Sour cream is an extremely versatile cooking staple, that can be used in both sweet and savory dishes. It's a perfect mix-in for silky mashed potatoes and is a Martha Stewart-endorsed ingredient for better banana bread.
But how did this wonderful substance come to be? Was it a French dairy farmer's chance discovery? A method devised in ancient Greece with sheep's milk? Or did it come from hardy goat farmers on the Anatolian steppe? The answer, it turns out, is none of the above.
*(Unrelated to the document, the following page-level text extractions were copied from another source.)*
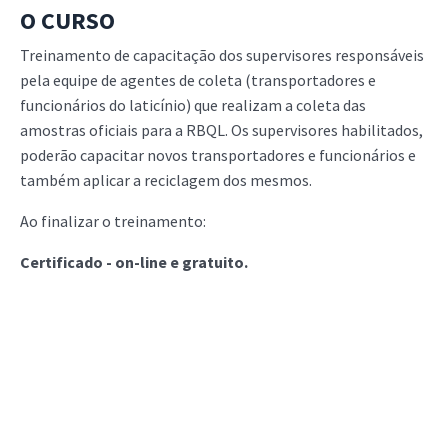
O CURSO
Treinamento de capacitação dos supervisores responsáveis
pela equipe de agentes de coleta (transportadores e
funcionários do laticínio) que realizam a coleta das
amostras oficiais para a RBQL. Os supervisores habilitados,
poderão capacitar novos transportadores e funcionários e
também aplicar a reciclagem dos mesmos.
Ao finalizar o treinamento:
Certificado - on-line e gratuito.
The first iteration of sour cream was an alcoholic drink rather than a condiment and, instead of being made with sheep, cow, or goat's milk, this boozy beverage used milk from a horse.
Mongolian nomads fermented mare's milk
Koumiss or kumiss, also known as airag, is a mildly alcoholic drink that comes from fermented mare's milk. Mare milk is richer in lactose than cow or yak milk, which gives it laxative properties and makes it a poor choice for drinking raw — imagine what happens to a lactose intolerant person after a bowl of dairy ice cream and multiply it by 10. (Don't worry — there are tons of excellent non-dairy ice creams on the market today.) However, if mare's milk is fermented, the lactose becomes lactic acid, which makes it easier on the tongue as well as the stomach.
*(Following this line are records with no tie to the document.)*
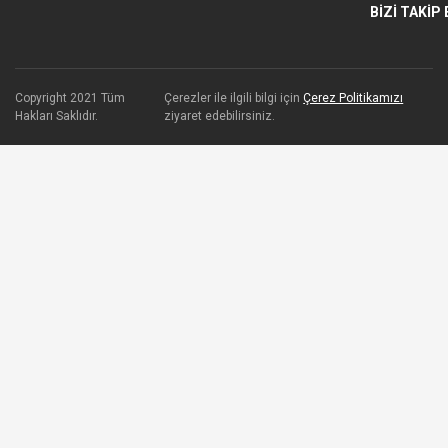
BİZİ TAKİP 
Copyright 2021 Tüm
Çerezler ile ilgili bilgi için
Çerez Politikamızı
Hakları Saklıdır.
ziyaret edebilirsiniz.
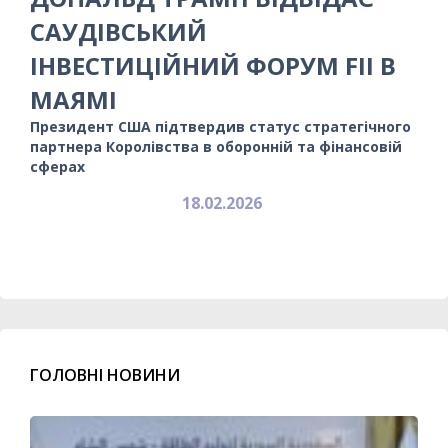
САУДІВСЬКИЙ
ІНВЕСТИЦІЙНИЙ ФОРУМ FII В
МАЯМІ
Президент США підтвердив статус стратегічного
партнера Королівства в оборонній та фінансовій
сферах
18.02.2026
ГОЛОВНІ НОВИНИ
Koumiss was first developed by the Botai, an ancient culture of nomads in what is now Kazakhstan. As the use of horses spread across Europe and Asia thanks to the conquering Mongols, the drink traveled along with it. Herodotus, the ancient Greek historian, described the Scythians (another group of horse-riding nomads) making koumiss by thrusting a tube into a sensitive part of the mare's anatomy to force the udder down for milking. The milk was then left to ferment and was stirred regularly to help evenly spread naturally occurring bacteria throughout the batch, giving koumiss its distinctly sour flavor.
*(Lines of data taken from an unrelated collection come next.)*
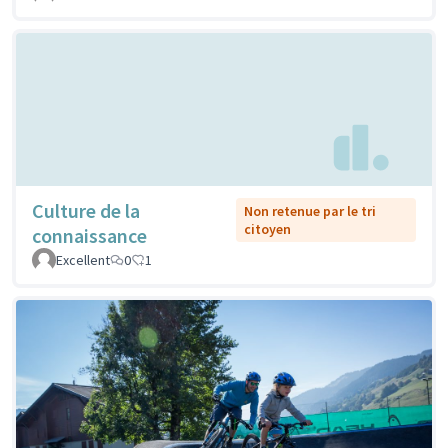
Culture de la
Non retenue par le tri
citoyen
connaissance
Excellent
0
1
Russians helped turn koumiss into sour cream
As the Mongols conquered vast swaths of Asia, they brought their culture — and their food –- with them. But of course, not everyone lived like the Mongols. Some people, like the Russians, preferred to stay in one place rather than roam the land. As such, they had fewer horses and more cows. But hey, milk was milk, and the Mongols had managed to make something pretty tasty out of an otherwise undrinkable product. Just think of what the Russians could do with something much milder, like cow's milk.
Eventually, the Russians decided to tweak the koumiss-making process. The cow's milk was still fermented but Russian producers let it sit for longer, meaning that alcohol didn't develop. The result wasn't a drink, but a thick, tangy cream with a delightfully complex flavor. The Russians called it smetana (in fact, they still call it smetana), and it began to spread across Europe, eventually becoming the sour cream we know and love today.